##### Extracted data #####

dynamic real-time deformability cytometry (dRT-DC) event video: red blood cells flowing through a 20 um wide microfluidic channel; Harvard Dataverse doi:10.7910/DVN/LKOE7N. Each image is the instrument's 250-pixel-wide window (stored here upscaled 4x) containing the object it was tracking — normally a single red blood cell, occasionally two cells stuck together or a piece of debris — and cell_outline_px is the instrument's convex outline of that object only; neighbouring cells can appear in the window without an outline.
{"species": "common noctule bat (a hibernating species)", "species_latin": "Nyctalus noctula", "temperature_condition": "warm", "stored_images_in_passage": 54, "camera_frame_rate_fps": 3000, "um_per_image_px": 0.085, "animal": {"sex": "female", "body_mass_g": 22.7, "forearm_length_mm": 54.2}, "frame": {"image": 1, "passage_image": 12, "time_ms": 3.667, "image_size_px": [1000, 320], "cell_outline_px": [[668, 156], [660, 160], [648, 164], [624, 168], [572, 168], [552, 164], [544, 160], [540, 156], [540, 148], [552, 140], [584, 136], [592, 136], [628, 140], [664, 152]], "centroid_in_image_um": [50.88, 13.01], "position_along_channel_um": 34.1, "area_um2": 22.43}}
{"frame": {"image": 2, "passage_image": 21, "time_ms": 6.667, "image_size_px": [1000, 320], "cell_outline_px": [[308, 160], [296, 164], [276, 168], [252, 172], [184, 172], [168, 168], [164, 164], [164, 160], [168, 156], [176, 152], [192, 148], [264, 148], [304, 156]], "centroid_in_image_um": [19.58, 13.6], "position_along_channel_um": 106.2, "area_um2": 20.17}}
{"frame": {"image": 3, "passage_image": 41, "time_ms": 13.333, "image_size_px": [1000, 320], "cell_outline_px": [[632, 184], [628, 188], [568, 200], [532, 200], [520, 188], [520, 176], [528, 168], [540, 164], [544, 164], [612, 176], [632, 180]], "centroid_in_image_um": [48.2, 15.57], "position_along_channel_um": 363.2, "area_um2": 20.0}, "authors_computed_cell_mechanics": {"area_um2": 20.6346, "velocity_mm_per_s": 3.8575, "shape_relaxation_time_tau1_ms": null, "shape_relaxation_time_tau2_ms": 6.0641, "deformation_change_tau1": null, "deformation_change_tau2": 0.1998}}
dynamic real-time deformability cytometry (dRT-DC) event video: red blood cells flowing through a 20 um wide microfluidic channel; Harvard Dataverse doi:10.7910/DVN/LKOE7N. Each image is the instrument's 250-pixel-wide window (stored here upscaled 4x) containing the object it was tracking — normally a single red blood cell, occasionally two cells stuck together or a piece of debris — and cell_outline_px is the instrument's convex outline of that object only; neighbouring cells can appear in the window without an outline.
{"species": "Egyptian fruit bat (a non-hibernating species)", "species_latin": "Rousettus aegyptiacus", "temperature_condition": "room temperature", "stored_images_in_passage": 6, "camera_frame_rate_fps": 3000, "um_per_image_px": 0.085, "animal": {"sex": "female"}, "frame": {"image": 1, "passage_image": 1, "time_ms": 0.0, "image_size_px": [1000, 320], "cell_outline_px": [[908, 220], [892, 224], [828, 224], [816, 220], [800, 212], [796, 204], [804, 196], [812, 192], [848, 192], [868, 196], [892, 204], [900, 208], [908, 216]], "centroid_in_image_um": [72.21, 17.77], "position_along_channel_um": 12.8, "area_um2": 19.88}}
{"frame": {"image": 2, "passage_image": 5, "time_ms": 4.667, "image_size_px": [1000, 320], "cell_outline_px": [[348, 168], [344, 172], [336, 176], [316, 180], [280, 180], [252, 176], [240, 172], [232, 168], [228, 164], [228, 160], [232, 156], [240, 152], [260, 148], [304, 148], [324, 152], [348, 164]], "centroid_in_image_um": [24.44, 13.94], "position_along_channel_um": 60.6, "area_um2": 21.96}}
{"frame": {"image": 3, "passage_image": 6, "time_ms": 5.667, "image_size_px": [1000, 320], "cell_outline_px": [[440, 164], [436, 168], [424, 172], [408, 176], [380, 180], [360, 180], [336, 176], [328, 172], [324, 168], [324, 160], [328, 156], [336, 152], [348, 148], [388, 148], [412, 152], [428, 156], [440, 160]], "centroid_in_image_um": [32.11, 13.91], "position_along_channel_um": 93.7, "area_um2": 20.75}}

#####

▶ Short problem
Each entry above is to be set down again in exactly the same words.

▶ Final result
dynamic real-time deformability cytometry (dRT-DC) event video: red blood cells flowing through a 20 um wide microfluidic channel; Harvard Dataverse doi:10.7910/DVN/LKOE7N. Each image is the instrument's 250-pixel-wide window (stored here upscaled 4x) containing the object it was tracking — normally a single red blood cell, occasionally two cells stuck together or a piece of debris — and cell_outline_px is the instrument's convex outline of that object only; neighbouring cells can appear in the window without an outline.
{"species": "common noctule bat (a hibernating species)", "species_latin": "Nyctalus noctula", "temperature_condition": "warm", "stored_images_in_passage": 54, "camera_frame_rate_fps": 3000, "um_per_image_px": 0.085, "animal": {"sex": "female", "body_mass_g": 22.7, "forearm_length_mm": 54.2}, "frame": {"image": 1, "passage_image": 12, "time_ms": 3.667, "image_size_px": [1000, 320], "cell_outline_px": [[668, 156], [660, 160], [648, 164], [624, 168], [572, 168], [552, 164], [544, 160], [540, 156], [540, 148], [552, 140], [584, 136], [592, 136], [628, 140], [664, 152]], "centroid_in_image_um": [50.88, 13.01], "position_along_channel_um": 34.1, "area_um2": 22.43}}
{"frame": {"image": 2, "passage_image": 21, "time_ms": 6.667, "image_size_px": [1000, 320], "cell_outline_px": [[308, 160], [296, 164], [276, 168], [252, 172], [184, 172], [168, 168], [164, 164], [164, 160], [168, 156], [176, 152], [192, 148], [264, 148], [304, 156]], "centroid_in_image_um": [19.58, 13.6], "position_along_channel_um": 106.2, "area_um2": 20.17}}
{"frame": {"image": 3, "passage_image": 41, "time_ms": 13.333, "image_size_px": [1000, 320], "cell_outline_px": [[632, 184], [628, 188], [568, 200], [532, 200], [520, 188], [520, 176], [528, 168], [540, 164], [544, 164], [612, 176], [632, 180]], "centroid_in_image_um": [48.2, 15.57], "position_along_channel_um": 363.2, "area_um2": 20.0}, "authors_computed_cell_mechanics": {"area_um2": 20.6346, "velocity_mm_per_s": 3.8575, "shape_relaxation_time_tau1_ms": null, "shape_relaxation_time_tau2_ms": 6.0641, "deformation_change_tau1": null, "deformation_change_tau2": 0.1998}}
dynamic real-time deformability cytometry (dRT-DC) event video: red blood cells flowing through a 20 um wide microfluidic channel; Harvard Dataverse doi:10.7910/DVN/LKOE7N. Each image is the instrument's 250-pixel-wide window (stored here upscaled 4x) containing the object it was tracking — normally a single red blood cell, occasionally two cells stuck together or a piece of debris — and cell_outline_px is the instrument's convex outline of that object only; neighbouring cells can appear in the window without an outline.
{"species": "Egyptian fruit bat (a non-hibernating species)", "species_latin": "Rousettus aegyptiacus", "temperature_condition": "room temperature", "stored_images_in_passage": 6, "camera_frame_rate_fps": 3000, "um_per_image_px": 0.085, "animal": {"sex": "female"}, "frame": {"image": 1, "passage_image": 1, "time_ms": 0.0, "image_size_px": [1000, 320], "cell_outline_px": [[908, 220], [892, 224], [828, 224], [816, 220], [800, 212], [796, 204], [804, 196], [812, 192], [848, 192], [868, 196], [892, 204], [900, 208], [908, 216]], "centroid_in_image_um": [72.21, 17.77], "position_along_channel_um": 12.8, "area_um2": 19.88}}
{"frame": {"image": 2, "passage_image": 5, "time_ms": 4.667, "image_size_px": [1000, 320], "cell_outline_px": [[348, 168], [344, 172], [336, 176], [316, 180], [280, 180], [252, 176], [240, 172], [232, 168], [228, 164], [228, 160], [232, 156], [240, 152], [260, 148], [304, 148], [324, 152], [348, 164]], "centroid_in_image_um": [24.44, 13.94], "position_along_channel_um": 60.6, "area_um2": 21.96}}
{"frame": {"image": 3, "passage_image": 6, "time_ms": 5.667, "image_size_px": [1000, 320], "cell_outline_px": [[440, 164], [436, 168], [424, 172], [408, 176], [380, 180], [360, 180], [336, 176], [328, 172], [324, 168], [324, 160], [328, 156], [336, 152], [348, 148], [388, 148], [412, 152], [428, 156], [440, 160]], "centroid_in_image_um": [32.11, 13.91], "position_along_channel_um": 93.7, "area_um2": 20.75}}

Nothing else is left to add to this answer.